§ **Dataset excerpts**
•••
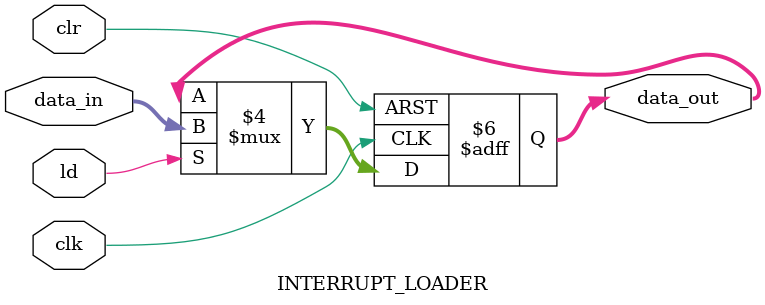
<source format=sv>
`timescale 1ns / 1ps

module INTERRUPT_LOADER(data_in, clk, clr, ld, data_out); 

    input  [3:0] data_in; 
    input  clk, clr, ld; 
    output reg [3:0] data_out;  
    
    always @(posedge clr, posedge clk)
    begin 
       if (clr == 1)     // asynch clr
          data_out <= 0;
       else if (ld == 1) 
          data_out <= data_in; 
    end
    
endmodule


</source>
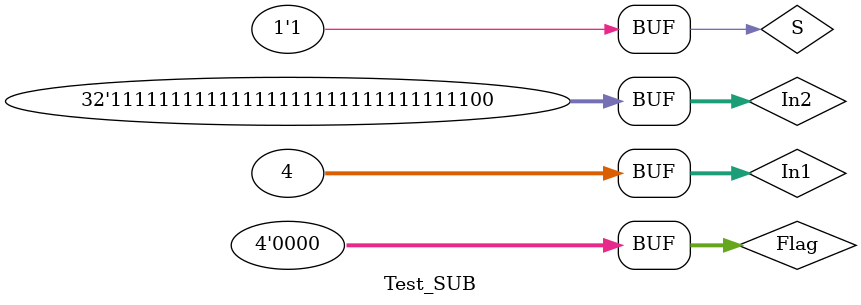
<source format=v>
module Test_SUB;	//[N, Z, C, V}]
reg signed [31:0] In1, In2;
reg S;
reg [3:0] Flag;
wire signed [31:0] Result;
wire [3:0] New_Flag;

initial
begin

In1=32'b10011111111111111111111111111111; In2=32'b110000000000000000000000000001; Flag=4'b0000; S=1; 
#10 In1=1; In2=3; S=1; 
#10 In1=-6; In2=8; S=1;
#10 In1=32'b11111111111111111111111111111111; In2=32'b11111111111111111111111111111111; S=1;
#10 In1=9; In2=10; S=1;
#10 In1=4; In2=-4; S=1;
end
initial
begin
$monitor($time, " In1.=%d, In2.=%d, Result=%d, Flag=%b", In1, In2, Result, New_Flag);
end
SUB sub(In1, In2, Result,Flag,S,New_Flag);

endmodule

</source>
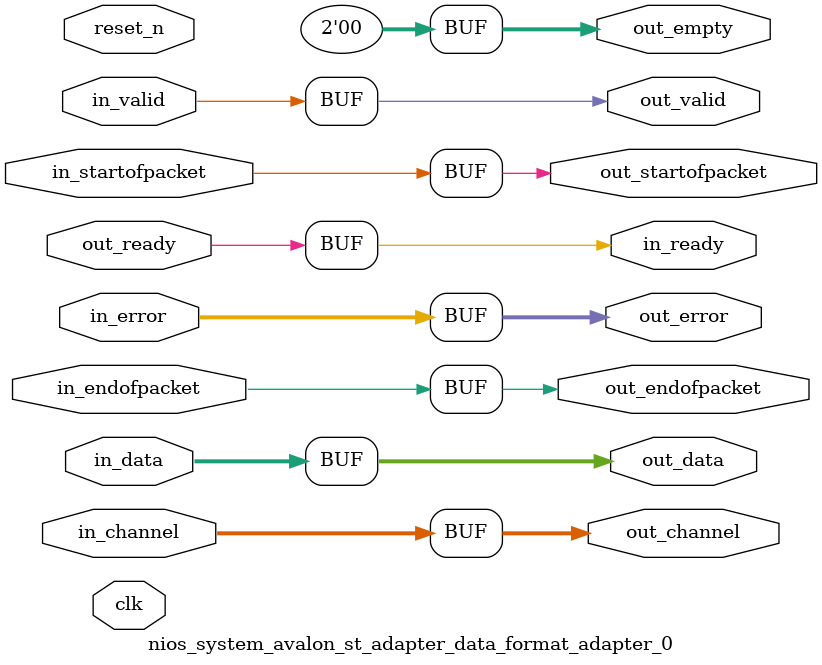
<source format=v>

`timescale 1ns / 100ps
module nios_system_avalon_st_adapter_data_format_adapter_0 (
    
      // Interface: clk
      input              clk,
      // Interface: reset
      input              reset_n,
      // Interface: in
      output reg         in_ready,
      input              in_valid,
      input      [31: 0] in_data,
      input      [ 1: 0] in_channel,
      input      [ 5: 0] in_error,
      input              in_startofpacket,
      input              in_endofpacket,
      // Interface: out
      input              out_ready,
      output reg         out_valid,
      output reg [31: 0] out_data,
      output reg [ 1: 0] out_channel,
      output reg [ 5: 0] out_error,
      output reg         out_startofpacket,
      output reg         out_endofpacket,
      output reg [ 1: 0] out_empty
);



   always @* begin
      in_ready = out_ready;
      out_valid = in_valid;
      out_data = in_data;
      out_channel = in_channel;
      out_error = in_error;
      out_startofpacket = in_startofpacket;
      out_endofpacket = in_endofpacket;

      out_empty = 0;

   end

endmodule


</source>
•••
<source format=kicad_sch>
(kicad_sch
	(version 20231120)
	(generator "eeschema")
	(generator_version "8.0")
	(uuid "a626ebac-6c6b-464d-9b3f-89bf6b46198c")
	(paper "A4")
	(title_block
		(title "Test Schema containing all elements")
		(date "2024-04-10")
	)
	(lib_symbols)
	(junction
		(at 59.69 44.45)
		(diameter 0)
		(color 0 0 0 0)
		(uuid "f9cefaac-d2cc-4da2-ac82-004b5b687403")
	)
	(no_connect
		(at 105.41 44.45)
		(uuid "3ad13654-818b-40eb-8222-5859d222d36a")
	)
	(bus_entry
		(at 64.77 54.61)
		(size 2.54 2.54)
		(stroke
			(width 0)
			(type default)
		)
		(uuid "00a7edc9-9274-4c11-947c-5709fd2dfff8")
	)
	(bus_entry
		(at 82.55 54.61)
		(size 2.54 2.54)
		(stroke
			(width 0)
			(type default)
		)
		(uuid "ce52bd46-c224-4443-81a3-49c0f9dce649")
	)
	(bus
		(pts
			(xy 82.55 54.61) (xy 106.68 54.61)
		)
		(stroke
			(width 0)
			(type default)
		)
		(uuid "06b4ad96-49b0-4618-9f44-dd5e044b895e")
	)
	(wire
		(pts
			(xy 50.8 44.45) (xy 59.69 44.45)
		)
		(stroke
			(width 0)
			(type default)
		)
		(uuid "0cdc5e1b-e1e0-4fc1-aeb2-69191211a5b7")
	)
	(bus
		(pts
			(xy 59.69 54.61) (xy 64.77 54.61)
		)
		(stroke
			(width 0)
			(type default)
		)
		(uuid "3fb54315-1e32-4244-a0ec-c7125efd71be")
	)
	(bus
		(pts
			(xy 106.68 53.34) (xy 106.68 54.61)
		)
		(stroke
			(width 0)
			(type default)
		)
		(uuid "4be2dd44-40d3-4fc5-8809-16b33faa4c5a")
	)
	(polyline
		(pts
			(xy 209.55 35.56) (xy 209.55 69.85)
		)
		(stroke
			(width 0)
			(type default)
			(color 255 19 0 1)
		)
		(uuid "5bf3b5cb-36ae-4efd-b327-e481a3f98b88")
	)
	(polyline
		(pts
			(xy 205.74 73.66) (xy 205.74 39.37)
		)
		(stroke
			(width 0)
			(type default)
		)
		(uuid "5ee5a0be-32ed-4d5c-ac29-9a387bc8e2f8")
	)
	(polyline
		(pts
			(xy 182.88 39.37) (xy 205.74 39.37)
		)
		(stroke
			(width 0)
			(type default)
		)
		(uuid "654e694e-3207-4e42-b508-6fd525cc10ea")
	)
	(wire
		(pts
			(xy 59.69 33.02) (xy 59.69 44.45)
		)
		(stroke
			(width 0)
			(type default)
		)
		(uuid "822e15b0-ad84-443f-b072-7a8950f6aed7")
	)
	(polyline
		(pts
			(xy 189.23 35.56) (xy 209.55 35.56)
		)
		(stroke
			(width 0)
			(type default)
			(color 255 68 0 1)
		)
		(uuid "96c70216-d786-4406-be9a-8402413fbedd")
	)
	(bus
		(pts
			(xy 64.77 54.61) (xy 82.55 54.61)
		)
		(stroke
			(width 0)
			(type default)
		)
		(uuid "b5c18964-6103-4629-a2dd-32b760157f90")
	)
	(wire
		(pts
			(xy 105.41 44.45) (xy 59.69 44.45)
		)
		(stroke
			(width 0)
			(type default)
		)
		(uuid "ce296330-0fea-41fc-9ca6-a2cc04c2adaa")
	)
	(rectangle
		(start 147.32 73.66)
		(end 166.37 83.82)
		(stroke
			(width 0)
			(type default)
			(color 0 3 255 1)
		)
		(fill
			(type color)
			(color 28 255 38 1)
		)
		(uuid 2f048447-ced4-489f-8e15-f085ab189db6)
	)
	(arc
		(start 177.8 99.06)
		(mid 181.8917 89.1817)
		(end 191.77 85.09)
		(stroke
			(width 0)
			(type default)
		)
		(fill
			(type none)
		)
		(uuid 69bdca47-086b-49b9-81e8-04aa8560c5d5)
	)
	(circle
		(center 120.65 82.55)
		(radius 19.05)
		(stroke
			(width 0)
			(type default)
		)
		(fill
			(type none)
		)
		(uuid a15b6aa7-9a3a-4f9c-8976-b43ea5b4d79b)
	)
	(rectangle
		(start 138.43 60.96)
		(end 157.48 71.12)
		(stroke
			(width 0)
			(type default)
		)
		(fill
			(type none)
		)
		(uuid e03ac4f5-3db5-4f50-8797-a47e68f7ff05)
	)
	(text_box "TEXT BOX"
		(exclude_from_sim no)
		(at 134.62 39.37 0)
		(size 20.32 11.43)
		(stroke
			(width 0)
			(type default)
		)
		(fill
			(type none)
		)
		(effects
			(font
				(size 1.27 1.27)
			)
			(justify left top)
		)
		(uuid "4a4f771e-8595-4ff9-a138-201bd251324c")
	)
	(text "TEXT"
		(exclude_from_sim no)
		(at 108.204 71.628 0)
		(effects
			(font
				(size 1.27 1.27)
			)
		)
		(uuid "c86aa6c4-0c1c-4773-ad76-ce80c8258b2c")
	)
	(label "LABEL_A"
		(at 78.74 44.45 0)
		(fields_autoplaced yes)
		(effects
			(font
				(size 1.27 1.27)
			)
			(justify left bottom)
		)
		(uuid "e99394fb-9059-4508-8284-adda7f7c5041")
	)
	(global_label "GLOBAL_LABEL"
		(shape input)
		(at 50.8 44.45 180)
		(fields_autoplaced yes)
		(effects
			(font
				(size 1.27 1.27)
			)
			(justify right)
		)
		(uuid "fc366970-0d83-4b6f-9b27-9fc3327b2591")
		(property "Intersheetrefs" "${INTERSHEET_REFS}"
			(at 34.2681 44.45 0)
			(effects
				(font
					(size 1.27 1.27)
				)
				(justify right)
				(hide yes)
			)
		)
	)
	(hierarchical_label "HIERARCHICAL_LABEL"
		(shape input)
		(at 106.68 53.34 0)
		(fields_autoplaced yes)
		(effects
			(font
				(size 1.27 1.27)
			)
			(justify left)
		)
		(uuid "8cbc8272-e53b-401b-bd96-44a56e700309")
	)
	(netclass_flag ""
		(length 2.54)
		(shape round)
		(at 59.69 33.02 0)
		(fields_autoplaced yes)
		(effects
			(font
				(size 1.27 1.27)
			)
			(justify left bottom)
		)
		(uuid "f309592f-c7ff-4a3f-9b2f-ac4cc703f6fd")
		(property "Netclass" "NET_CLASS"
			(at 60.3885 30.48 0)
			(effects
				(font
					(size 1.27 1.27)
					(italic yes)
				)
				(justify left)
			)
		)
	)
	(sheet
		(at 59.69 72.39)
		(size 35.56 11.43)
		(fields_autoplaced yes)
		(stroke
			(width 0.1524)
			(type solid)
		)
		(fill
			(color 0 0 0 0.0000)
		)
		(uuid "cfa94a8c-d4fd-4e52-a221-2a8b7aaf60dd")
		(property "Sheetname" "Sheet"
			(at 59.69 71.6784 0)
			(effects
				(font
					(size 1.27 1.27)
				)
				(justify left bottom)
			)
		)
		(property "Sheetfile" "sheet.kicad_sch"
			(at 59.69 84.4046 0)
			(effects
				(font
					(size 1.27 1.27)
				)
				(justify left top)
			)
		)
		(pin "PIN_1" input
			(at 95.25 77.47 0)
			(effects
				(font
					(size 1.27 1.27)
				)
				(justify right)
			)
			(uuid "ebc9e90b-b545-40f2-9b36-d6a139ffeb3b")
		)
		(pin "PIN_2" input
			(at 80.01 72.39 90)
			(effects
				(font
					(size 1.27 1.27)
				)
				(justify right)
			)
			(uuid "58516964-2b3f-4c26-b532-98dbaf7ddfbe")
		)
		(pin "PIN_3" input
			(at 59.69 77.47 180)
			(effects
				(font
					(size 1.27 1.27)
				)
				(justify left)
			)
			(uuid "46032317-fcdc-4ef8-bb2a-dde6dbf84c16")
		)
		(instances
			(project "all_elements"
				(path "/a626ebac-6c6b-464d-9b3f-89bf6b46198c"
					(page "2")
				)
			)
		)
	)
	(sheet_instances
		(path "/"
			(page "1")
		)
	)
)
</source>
•••
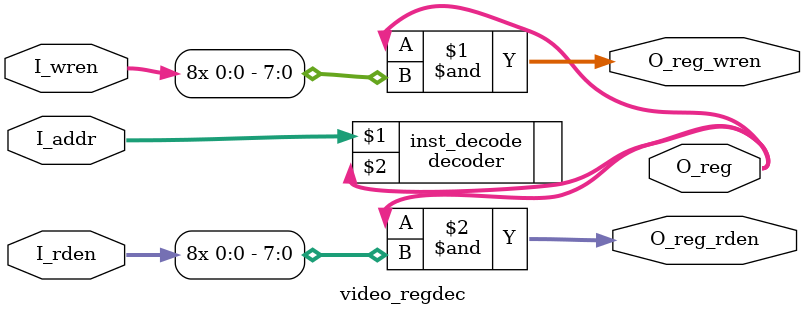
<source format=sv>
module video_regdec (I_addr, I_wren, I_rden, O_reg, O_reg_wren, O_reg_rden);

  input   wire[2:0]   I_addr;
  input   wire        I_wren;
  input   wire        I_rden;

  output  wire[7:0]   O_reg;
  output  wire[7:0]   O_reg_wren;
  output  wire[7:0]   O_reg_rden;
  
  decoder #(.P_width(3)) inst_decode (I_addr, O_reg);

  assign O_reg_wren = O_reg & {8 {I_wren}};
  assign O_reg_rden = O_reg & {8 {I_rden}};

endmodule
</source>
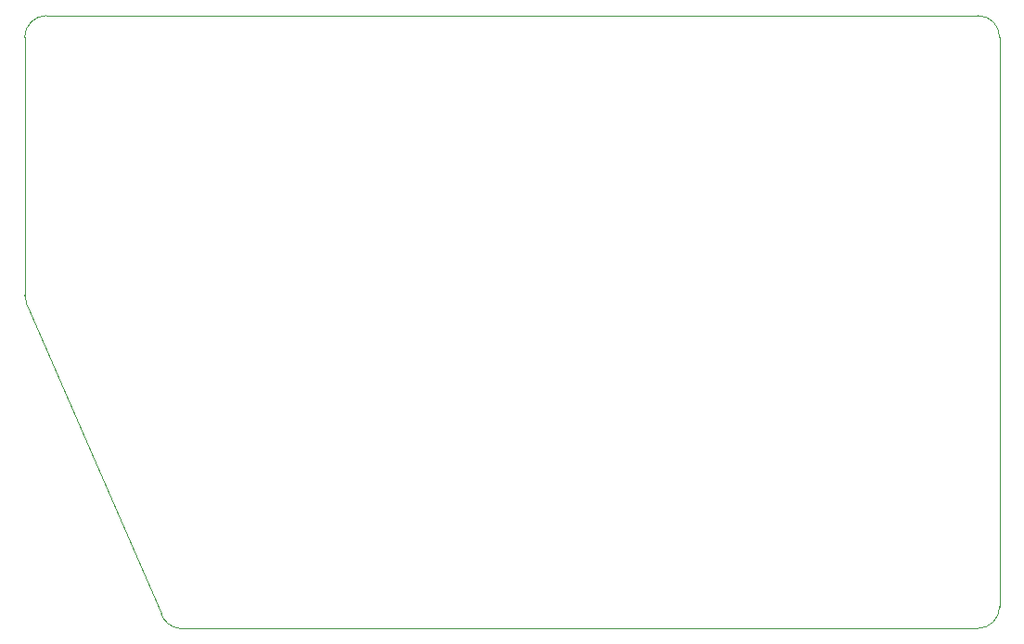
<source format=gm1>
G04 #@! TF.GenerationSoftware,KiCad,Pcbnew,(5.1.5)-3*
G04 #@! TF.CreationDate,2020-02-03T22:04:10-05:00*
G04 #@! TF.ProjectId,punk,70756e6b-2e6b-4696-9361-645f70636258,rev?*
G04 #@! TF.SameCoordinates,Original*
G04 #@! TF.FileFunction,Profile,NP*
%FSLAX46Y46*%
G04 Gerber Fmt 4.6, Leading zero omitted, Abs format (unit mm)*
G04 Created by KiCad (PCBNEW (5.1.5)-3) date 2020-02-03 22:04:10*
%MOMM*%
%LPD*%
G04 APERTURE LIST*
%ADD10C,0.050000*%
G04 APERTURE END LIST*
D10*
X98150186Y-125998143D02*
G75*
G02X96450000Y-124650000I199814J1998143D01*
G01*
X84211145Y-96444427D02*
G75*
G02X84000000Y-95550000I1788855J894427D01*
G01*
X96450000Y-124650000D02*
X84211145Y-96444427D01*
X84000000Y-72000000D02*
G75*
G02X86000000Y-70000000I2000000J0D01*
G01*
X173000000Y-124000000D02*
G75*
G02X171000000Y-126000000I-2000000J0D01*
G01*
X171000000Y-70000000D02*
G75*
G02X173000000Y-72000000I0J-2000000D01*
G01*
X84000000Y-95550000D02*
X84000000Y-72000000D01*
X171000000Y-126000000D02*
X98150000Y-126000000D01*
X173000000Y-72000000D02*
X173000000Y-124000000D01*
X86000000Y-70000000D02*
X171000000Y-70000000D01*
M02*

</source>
•••
§ **PROBLEM TO WORK ON**
Look through the entries, and return every line that the word "Result" appears in.

§ **TASK ANSWER**
wire signed [31:0] Result;
$monitor($time, " In1.=%d, In2.=%d, Result=%d, Flag=%b", In1, In2, Result, New_Flag);
SUB sub(In1, In2, Result,Flag,S,New_Flag);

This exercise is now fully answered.